McKennah and Kaitlyn Fitzgerald
This week has been a very interesting/ good week. I have had a experience this week that I feel like I need to share, I hope whoever is reading this email will learn from my experience and can help themselves grow more spiritually and improve their testimony of the gospel.
A few days ago my companion Sister Abril and I tracted into a man named Michael. Just a little background about Michael, he doesn't have hardly any religious beliefs. In fact he hates the word believe and faith, he doesn't think that they are real or a reliable source. Michael loves science, and so he is pretty big on having facts. He "Believes that there is not a God, and if there is one he would not love us or care for us. He believes that God sees us as "ants" and that we are insignificant to him. He believes that there is no savior to save us from sins. He thinks that Jesus Christ was just a cool guy that everyone loved." That is just a little background about Michael, so we tracted into him a couple days ago, and we taught him the plan of salvation and he loved it! We invited him to read from the Book Of Mormon and pray about it to see if it is the word of God and that we would talk about his experience the next morning. Well the next morning came around and Michael was ready to meet with us. He told us to come sit down, and he slams down just about every anti-mormon article that he could find. He tried to tell us that we are being brain-washed and that everything that we believed was wrong. He said "God doesn't care about us, God doesn't exist, and he did not send a savior to save us from sin." I was so sad to see how much Satan had blinded him about the truth. I can honestly say I loved this man. God had blessed me with his love for Michael at that very moment. Instead of becoming mad or frustrated with Michael I ended up just bearing my testimony as tears fell from my face with the strongest conviction. I bore testimony that Jesus is the Christ, that he died for us. And that God loved us perfectly and he values us as much as any other of his other creations. We were created in his image, how could he not love us? I am grateful for this experience and for the lesson that I had learned. I testify that God loves us. HE LOVES YOU. I love ya'll, I hope you have a great week!

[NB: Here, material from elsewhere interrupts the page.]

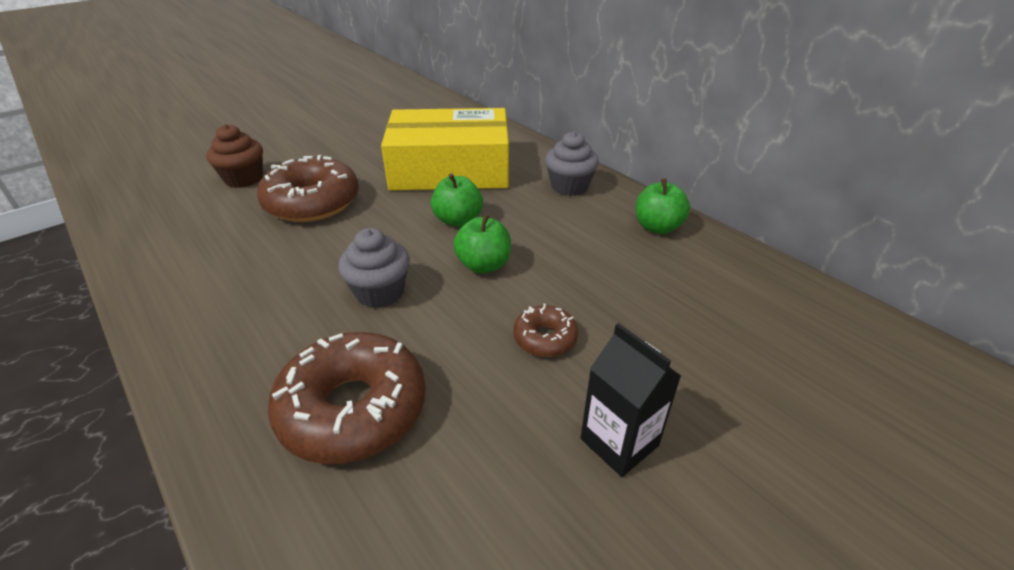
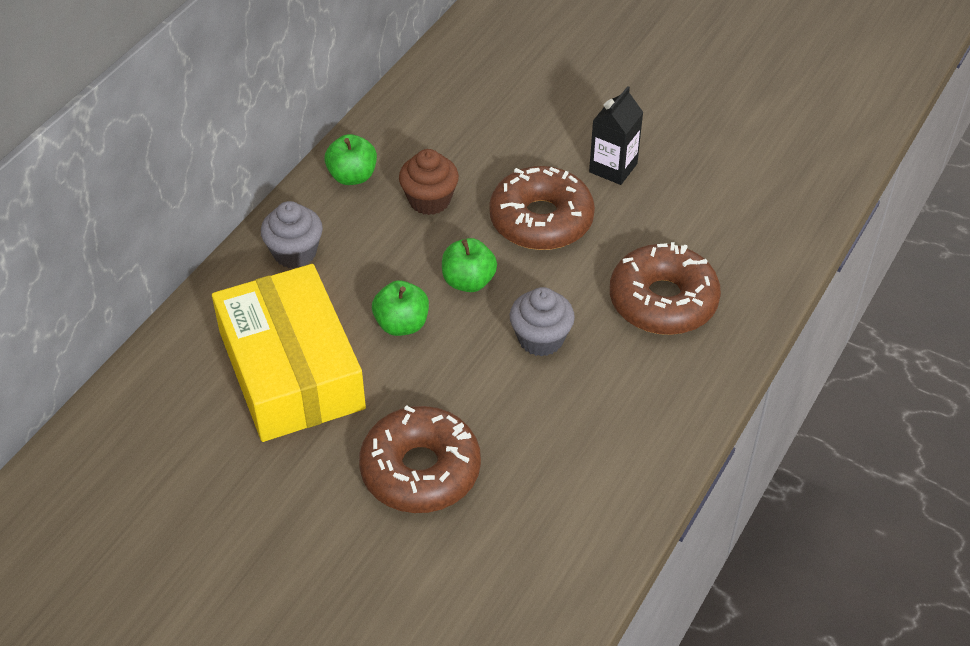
camera: 110 degrees left, 10 degrees up
brown cupcake [206,124,263,188] -> brown cupcake moved to [399,149,459,215]
brown donut [513,304,578,357] -> brown donut [489,166,595,250], size x2.02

(No pictures sent from McKennah this week....here's an older one I never posted of her and Sister Kendall at Bob's baptism)
Momma!
I know a couple weeks ago, I had a hard time with Sister Abril, but We have been together for a whole transfer now, and I have just come to love that girl. I have prayed for the spirit's guidance to help me move forward in our friendship and companionship. It is hard having a comp, but if we choose to love that person and enjoy being around them then that is when we will have a successful missionary. Sister Kendall and I got along no problem! At times I miss having a companion like her but I have decided to search for the good things in that person.

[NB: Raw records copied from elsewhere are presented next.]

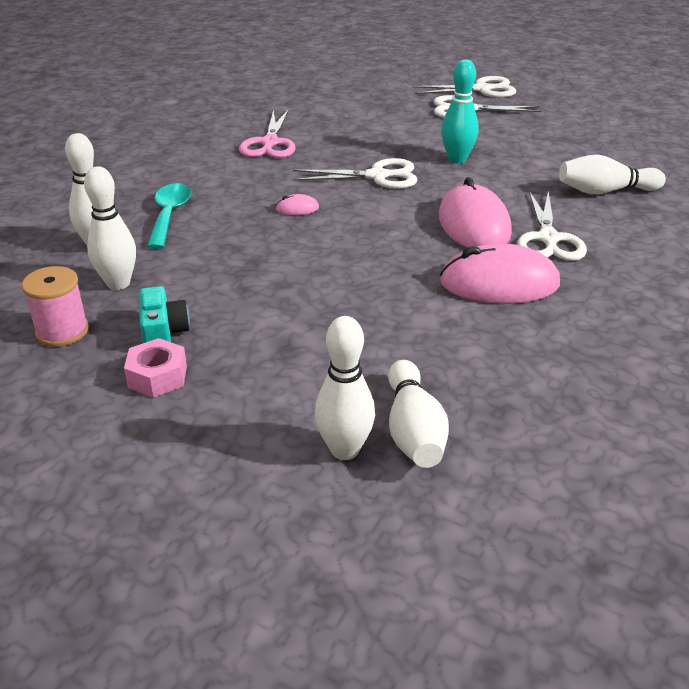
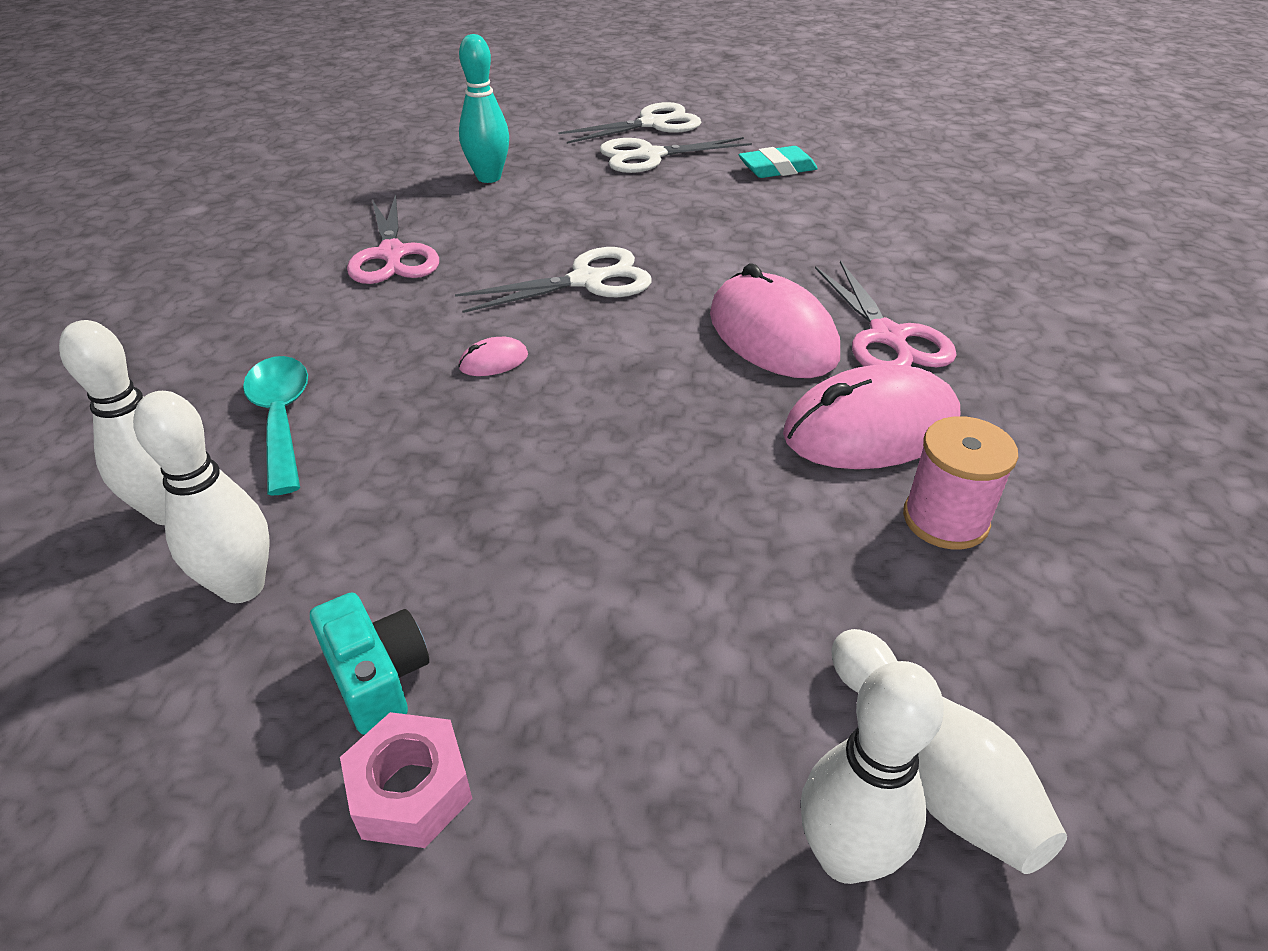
camera: 20 degrees left, 5 degrees up
pink spool [22,266,89,347] -> pink spool moved to [903,416,1018,549]
turquoise bowling pin [441,60,479,163] -> turquoise bowling pin moved to [459,34,509,183]
white scissors [517,191,587,261] -> pink scissors [815,260,957,367]
white bowling pin [559,154,666,194] -> none
none -> turquoise eraser [739,146,818,178]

This week has been way interesting. We tracted into this investigator named Michael and he was a lot like Bob, he didn't know where he stood in religion. We taught him the plan of salvation and he loved it! We asked him to search the scriptures and pray, and then we would talk about his experience the next day, he said okay. The next day we went to visit him he had a stack of papers full of ANTI-MORMON. We went there thinking that he tried to read and pray but he had some anti, and he had many questions for us. So, We let him ask questions and we answered them no problem and that really bothered him! So he tried to tell us some of the things he read and said that what we believed wasn't true and that there is no God,and if there was a God, then he would send us all to hell. No Jesus Christ, and that we were not saved from our sins. Man, I was just so upset. Here was this man telling my comp and I these things and I just spoke up with tears in my eyes and said, " I know this church is true. I know that joseph smith did see what he saw, I know that Jesus Christ was my savior and that he did die on the cross for me. If I was the last person to believe these things, I would still stand up for myself. If my life was on the line I would die for my beliefs in this church. " And he was stunned, he knew that I had a strong conviction for this church. I told him that I would be glad to offer the closing prayer and then leave. The sad thing about this story, is that I loved this man. I really did. God has given me a gift to love people, and that is why this was so sad. It broke my heart that he really thought that There was no savior to save us. It broke my heart that he thought if there was a God he wouldn't care for us. There are some people in this world who really do feel this way. Who really do have these thoughts. I am so grateful for my conviction in the gospel. I am grateful to have chosen for MYSELF to believe these things, and then share them with others. I am sorry this is such a long email, but these were my thoughts this week. I love you!